In 1892, Mr. Atkins severed his connection with the original venture and established the Wyoming Valley Lace Company which remodeled the old Hillard mill on Union street and began business on a small scale. His interest in the pioneer company was purchased by representative local men and the business was reorganized with John Welles Hollenback, president; George S. Bennett, vice-president; Henry A. Dunning, secretary and Clarence Whitman of New York, treasurer. This list of officers and a directorate made up of some of the inost representative men of the period was an assurance that what the concern needed in the development of its business would be forthcoming.


This assurance has been generously fulfilled. On September 3, 1885, the capital of the concern was doubled and additions built to the original plant. On February 2, 1887, the capital stock was increased to $100,000. By 1890 the amount of capital invested had grown to $500,000 and again in 1902, when extensive additions were required, the capital stock was increased to $1,000,000.

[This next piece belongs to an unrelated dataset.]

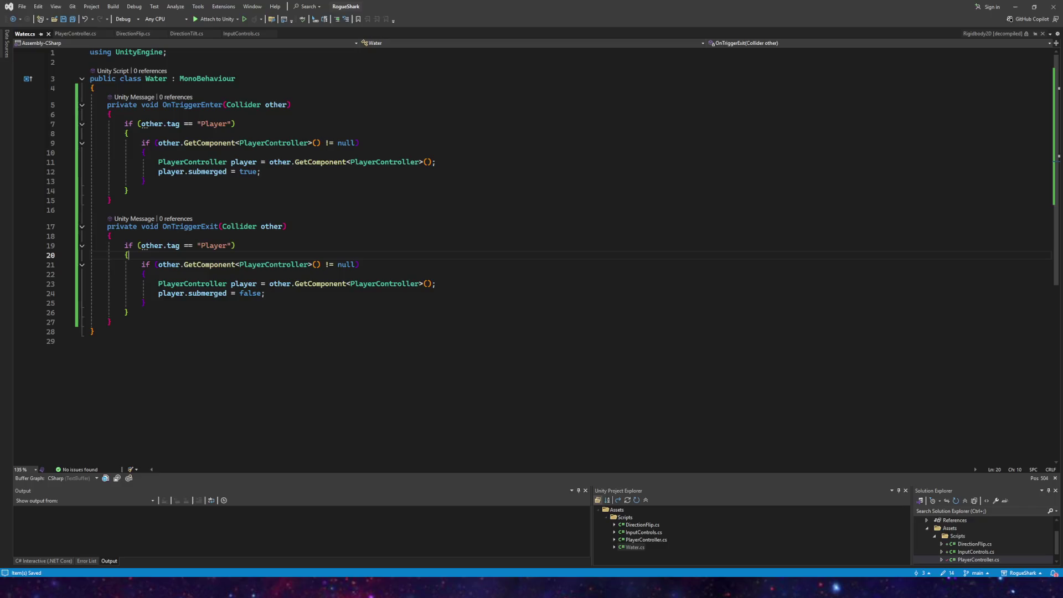
click(217, 226)
text(2D)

The company is the only concern of its kind equipped to transform raw cotton through a continuous process into a perfected curtain ready for the market. On a part of its extensive land holdings, the company was likewise a pioneer in building roomy, comfortable and modern homes for many of its employees. These homes possess an architectural beauty not often to be found in buildings of their type and vie in upkeep and surroundings with residences along the most exclusive streets of the city.

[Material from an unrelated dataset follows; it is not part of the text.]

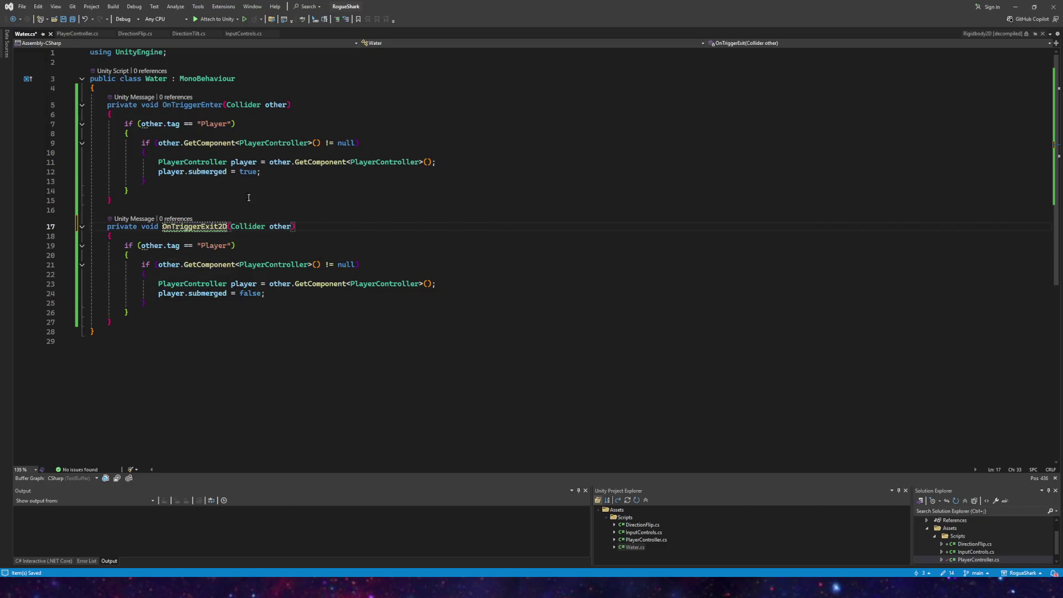
mouse_move(207, 227)
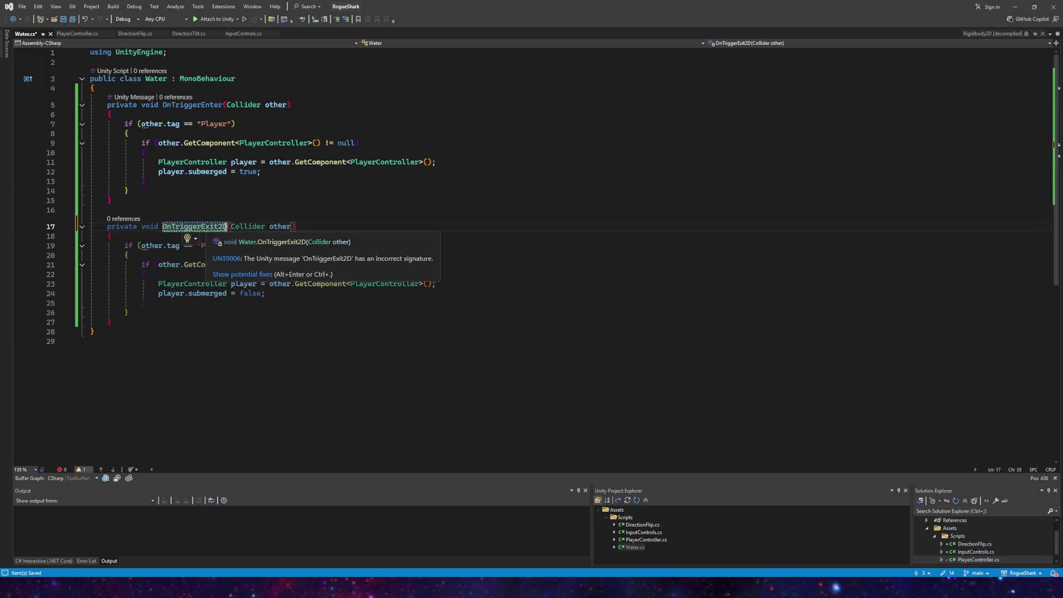
click(222, 227)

A commodious lunch room, fulfilling every sanitary requirement, is maintained by the company for its female employees.


The production of the company has on an average, exceeded 10,000 pairs of lace curtains daily, all of which are marketed through the firm of Clarence Whitman and company whose branch offices are maintained in all large cities of the country. The company gives employment to approximately 1,500 people and its payrolls run well up to the million mark per year.


In more recent years, many of the progressive policies of the company have been established through the efforts of George H. Smith, general manager, who is one of the textile industry's most outstanding figures.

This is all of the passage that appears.